Dynamical windows for real-time evolution with matrix product states

TL;DR

This paper introduces a dynamical window approach for real-time simulation of quantum many-body systems using matrix product states, allowing boundaries to move and focus computational resources on regions of interest.

Contribution

It presents a novel dynamical window technique that adapts boundary positions over time, improving efficiency in simulating quantum dynamics in one-dimensional systems.

Findings

Reduces computational costs by focusing on regions of interest.

Demonstrates effectiveness with spin-1 antiferromagnetic Heisenberg model.

Enables simulation of expanding and moving wavefronts.

Abstract

We propose the use of a dynamical window to investigate the real-time evolution of quantum many-body systems in a one-dimensional lattice.
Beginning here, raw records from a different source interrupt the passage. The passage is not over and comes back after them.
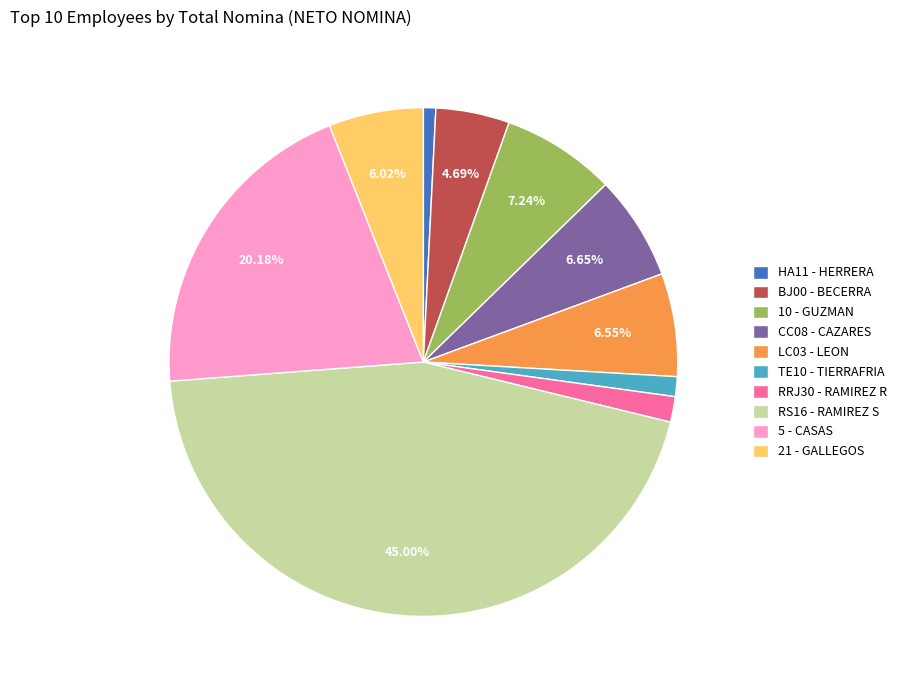

Does TE10 - TIERRAFRIA represent more than half of the total?

No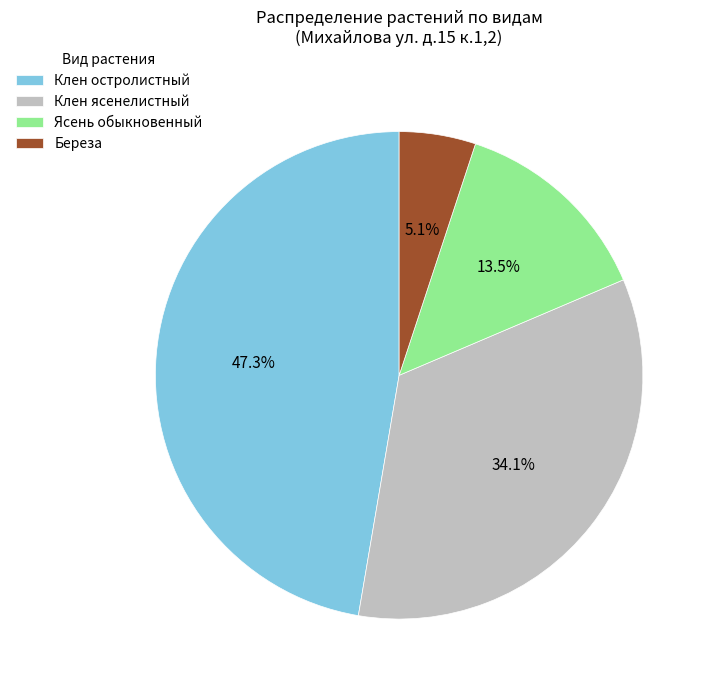

Do Ясень обыкновенный and Береза together represent more than half of the pie?

No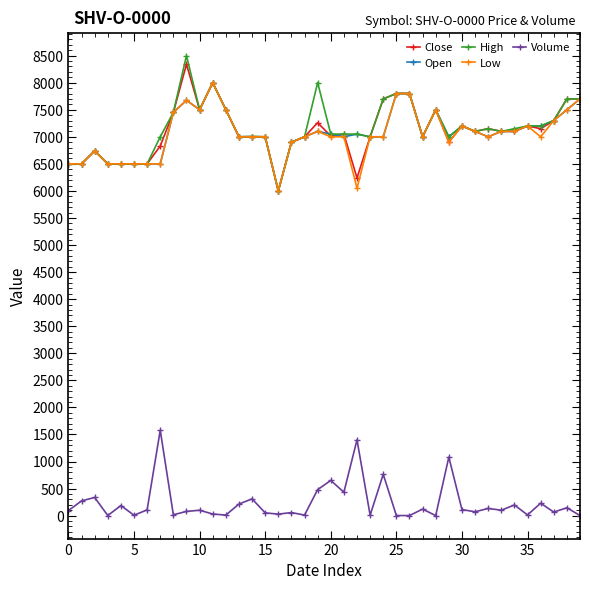

True or false: Volume and Close cross at least once.

False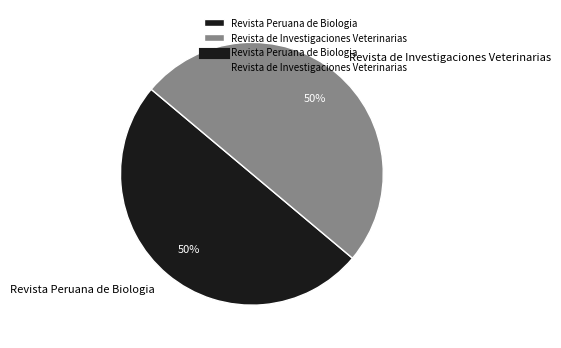

To the nearest percent, what is the average slice percentage?

50%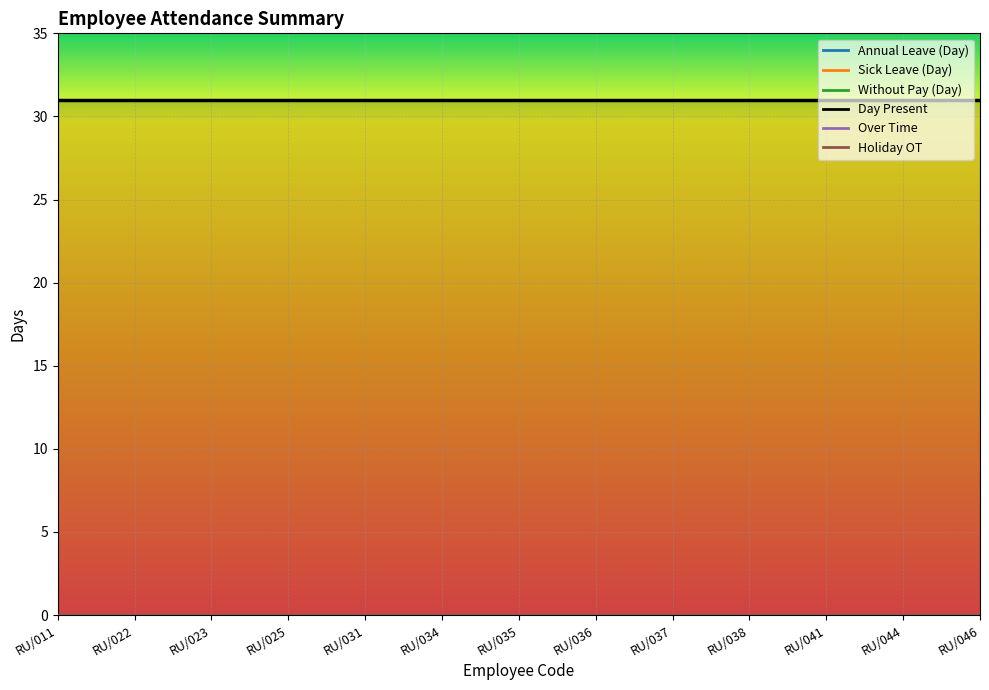

At which category is the sum across all series the highest?

RU/011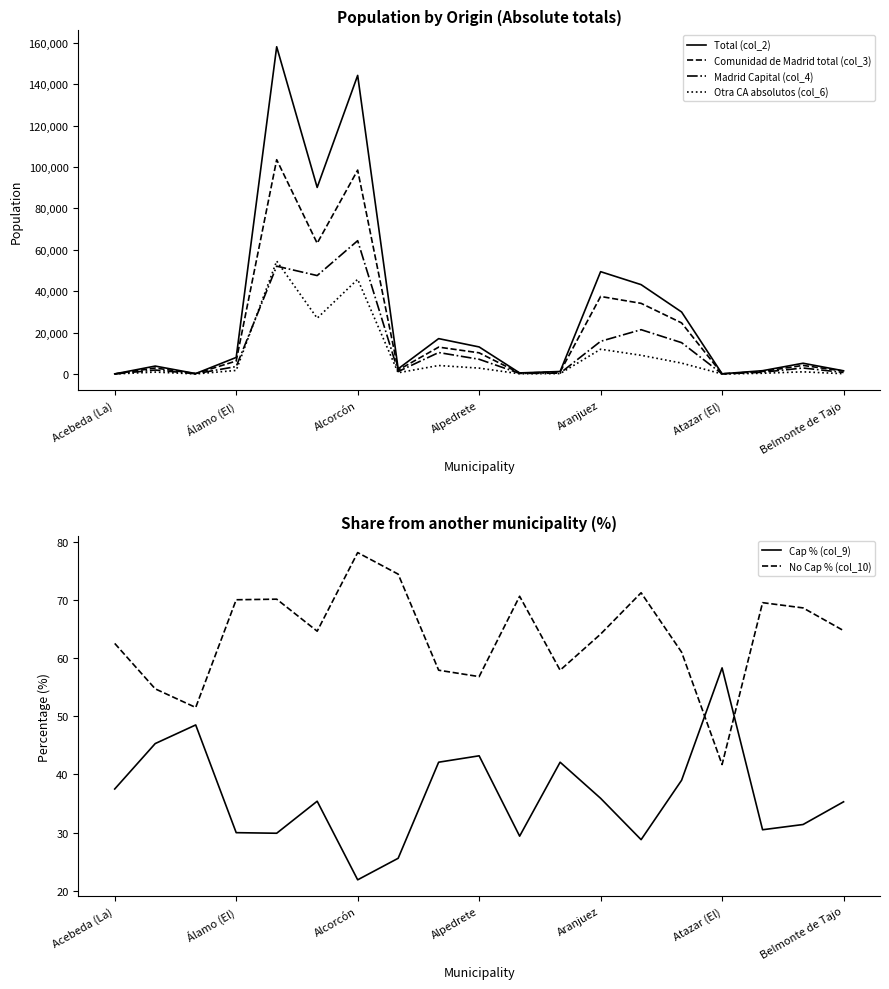

True or false: Otra CA absolutos (col_6) and Comunidad de Madrid total (col_3) intersect in this chart.

False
In a recent paper [H. Phien et al, arxiv:????.????], we introduced infinite boundary conditions (IBC) in order to investigate real-time evolution of an infinite system under a local perturbation. This was accomplished by restricting the update of the tensors in the matrix product state to a finite window, with left and right boundaries held at fixed positions. Here we consider instead the use of a dynamical window, namely a window where the positions of left and right boundaries are allowed to change in time. In this way, all simulation efforts can be devoted to the space-time region of interest, which leads to a remarkable reduction in computational costs. For illustrative purposes, we consider two applications in the context of the spin-1 antiferromagnetic Heisenberg model in an infinite spin chain: one is an expanding window, with boundaries that are adjusted to capture the expansion in time of a local perturbation of the system; the other is a moving window of fixed size, where the position of the window follows the front of a propagating wave.